✔ 最佳答案
First of all, the solution given by laiyatwah is wrong, a mistake is made in the Induction step:
>> Consider p(k+1),
>> L.H.S. = (k+1)(k+1+1)(k+1+2)(k+1+3)
>> = (k+1)(k+2)(k+3)(k+4)
>> = 24Q(k+4) [by assumption p(k) is true) <- this step is wrong, check it!
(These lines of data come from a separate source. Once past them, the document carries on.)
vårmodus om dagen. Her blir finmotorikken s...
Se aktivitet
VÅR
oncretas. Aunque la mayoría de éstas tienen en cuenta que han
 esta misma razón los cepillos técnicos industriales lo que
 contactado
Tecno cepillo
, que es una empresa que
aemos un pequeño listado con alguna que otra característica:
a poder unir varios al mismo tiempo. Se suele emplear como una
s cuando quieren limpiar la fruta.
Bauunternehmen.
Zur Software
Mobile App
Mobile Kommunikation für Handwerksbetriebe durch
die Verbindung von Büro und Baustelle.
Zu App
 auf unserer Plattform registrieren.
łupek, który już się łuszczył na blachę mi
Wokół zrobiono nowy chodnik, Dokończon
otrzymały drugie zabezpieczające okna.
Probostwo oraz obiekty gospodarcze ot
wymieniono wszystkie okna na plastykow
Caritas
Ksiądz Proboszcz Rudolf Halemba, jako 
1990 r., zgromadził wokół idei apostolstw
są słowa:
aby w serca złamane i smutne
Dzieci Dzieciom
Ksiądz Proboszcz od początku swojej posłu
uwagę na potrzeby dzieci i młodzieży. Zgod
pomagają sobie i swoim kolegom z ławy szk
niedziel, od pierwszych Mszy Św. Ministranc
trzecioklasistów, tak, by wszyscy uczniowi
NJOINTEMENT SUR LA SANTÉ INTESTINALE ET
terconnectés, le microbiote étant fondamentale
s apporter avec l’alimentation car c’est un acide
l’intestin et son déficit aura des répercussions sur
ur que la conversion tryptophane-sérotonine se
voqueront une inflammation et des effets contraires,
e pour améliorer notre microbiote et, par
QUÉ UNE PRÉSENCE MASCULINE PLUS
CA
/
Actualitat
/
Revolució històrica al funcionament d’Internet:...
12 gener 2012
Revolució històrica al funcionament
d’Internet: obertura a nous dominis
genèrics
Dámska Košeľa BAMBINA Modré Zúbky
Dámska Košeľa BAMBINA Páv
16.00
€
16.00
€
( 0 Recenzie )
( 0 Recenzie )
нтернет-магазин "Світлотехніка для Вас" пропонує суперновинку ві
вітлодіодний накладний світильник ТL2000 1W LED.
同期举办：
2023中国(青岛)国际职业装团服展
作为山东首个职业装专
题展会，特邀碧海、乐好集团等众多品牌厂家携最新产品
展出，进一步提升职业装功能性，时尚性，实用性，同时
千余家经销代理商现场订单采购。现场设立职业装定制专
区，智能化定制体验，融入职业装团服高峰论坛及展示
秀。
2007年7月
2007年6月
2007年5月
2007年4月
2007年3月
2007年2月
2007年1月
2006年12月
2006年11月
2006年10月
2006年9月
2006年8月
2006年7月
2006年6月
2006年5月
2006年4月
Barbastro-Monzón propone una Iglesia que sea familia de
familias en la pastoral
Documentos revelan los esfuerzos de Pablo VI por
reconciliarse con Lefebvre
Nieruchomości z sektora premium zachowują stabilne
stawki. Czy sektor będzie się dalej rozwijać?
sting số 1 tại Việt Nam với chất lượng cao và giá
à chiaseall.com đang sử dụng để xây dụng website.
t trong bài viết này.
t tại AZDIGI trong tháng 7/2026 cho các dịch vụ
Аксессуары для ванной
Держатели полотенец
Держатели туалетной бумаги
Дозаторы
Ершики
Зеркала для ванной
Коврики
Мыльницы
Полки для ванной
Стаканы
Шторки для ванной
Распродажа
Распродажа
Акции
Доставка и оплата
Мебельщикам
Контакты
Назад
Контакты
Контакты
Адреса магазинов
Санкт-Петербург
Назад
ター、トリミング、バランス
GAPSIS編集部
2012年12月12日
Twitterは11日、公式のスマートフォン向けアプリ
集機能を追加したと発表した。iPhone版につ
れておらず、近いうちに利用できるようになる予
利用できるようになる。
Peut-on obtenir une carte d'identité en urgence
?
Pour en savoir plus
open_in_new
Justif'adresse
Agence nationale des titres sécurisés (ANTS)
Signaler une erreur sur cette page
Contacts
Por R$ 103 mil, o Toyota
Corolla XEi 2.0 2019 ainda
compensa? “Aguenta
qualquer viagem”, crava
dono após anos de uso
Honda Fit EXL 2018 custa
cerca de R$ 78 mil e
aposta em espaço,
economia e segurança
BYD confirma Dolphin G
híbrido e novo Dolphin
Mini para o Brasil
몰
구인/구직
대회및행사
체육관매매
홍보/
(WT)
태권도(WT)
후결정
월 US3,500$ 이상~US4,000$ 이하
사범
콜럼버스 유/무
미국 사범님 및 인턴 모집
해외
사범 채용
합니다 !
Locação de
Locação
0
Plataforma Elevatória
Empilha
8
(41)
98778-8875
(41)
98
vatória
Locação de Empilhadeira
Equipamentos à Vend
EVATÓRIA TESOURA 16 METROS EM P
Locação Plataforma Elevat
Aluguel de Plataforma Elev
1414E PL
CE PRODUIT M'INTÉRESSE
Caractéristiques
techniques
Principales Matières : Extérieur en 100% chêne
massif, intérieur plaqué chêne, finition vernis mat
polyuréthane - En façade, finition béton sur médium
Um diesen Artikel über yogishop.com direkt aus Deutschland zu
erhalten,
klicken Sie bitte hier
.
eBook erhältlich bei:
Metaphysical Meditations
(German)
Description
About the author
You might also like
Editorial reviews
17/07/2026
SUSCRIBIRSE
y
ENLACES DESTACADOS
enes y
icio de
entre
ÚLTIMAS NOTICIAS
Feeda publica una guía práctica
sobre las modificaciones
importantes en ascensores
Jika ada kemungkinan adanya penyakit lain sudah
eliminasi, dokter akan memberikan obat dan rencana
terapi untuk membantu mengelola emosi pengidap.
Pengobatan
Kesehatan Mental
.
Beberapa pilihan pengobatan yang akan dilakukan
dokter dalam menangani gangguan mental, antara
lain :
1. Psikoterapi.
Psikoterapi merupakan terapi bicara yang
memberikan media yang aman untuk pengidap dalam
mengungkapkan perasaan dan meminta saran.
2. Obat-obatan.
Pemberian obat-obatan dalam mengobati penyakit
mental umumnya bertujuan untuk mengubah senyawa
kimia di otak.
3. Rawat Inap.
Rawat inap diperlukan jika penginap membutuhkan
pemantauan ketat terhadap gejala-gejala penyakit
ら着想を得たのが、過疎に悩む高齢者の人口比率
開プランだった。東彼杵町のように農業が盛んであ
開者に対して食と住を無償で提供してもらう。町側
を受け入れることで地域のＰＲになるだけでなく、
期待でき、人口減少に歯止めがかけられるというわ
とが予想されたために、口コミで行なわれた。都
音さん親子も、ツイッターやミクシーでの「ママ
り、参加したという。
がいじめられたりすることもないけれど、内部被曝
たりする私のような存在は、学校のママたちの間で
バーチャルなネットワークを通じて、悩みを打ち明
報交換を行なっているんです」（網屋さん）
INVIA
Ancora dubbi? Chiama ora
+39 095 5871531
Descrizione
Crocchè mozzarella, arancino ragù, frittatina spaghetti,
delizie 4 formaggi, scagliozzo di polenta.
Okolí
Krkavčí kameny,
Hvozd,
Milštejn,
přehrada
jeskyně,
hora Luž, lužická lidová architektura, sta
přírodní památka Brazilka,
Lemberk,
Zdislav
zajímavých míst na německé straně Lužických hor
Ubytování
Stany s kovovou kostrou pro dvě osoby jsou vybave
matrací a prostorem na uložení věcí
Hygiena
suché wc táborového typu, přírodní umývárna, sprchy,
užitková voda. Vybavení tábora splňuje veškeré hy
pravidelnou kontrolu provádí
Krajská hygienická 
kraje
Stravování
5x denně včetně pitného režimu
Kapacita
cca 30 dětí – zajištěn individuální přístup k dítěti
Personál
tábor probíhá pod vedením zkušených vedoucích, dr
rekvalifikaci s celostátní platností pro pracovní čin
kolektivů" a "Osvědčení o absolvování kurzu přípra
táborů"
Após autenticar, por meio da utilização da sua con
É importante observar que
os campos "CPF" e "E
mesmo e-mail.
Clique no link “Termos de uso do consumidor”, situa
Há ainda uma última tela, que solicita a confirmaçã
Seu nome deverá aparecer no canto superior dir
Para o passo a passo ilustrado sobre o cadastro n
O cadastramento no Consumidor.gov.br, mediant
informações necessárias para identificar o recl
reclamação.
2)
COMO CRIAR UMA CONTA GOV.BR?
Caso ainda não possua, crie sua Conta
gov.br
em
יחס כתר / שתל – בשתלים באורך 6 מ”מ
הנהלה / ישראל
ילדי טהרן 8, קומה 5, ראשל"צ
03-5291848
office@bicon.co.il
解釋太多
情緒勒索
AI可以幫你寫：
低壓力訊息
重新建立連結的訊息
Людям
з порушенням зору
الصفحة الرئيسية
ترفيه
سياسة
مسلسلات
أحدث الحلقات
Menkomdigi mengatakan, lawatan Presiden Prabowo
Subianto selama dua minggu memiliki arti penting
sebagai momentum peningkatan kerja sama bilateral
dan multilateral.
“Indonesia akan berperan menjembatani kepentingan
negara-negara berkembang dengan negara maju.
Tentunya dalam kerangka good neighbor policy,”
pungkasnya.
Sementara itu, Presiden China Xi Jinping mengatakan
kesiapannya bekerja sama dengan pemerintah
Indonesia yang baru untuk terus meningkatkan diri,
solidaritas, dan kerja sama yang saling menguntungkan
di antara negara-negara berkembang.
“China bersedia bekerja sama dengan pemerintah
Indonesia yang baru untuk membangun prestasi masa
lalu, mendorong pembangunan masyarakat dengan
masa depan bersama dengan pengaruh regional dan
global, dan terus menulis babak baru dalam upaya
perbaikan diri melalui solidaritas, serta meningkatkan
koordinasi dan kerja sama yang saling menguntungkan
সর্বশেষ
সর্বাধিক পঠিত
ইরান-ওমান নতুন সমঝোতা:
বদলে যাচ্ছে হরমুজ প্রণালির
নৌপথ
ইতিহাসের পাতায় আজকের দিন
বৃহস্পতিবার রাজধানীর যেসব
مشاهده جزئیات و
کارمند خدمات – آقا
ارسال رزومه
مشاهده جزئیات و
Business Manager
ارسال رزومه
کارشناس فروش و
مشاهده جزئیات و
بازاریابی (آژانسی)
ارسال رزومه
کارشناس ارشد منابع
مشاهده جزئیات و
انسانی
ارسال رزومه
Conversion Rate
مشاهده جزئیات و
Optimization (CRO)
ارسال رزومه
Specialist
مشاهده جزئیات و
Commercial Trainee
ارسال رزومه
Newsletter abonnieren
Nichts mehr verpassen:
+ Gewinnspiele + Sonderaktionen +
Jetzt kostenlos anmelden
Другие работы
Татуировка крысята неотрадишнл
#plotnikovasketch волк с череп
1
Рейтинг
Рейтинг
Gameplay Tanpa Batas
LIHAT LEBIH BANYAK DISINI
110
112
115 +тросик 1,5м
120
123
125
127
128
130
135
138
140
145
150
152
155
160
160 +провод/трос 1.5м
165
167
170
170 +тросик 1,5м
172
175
>> = 24(P) where P = Q(k+4) is a integer.
>> = R.H.S.
Then, I shall give the full solution:
The case n = 1:
L. H. S = 1(2)(3)(4) = 24 which is divisible by 24.
The induction step:
Suppose that k(k+1)(k+2)(k+3) is divisible by 24, that is k(k+1)(k+2)(k+3) = 24M, where M is some positive integer. Then we consider the case when n = k+1:
(k+1)(k+2)(k+3)(k+4)
= k(k+1)(k+2)(k+3) + 4(k+1)(k+2)(k+3) << expanding the last bracket
= 24M + 4(k+1)(k+2)(k+3) << by induction hypothesis
Since (k+1)(k+2)(k+3) is the product of 3 consecutive positive integers. Within k+1, k+2, k+3, they must contain a multiple of 2 and a multiple of 3. Therefore, (k+1)(k+2)(k+3) must be divisible by 6. That is (k+1)(k+2)(k+3) = 6N, where N is some other positive integer. So continuing:
= 24M + 4(6N)
= 24M + 24N
= 24 (M+N)
which is divisible by 24 since M+N is also a positive integer.
By the principle of Mathematical Induction, we know that n(n+1)(n+2)(n+3) is divisible by 24 for all positive integers n.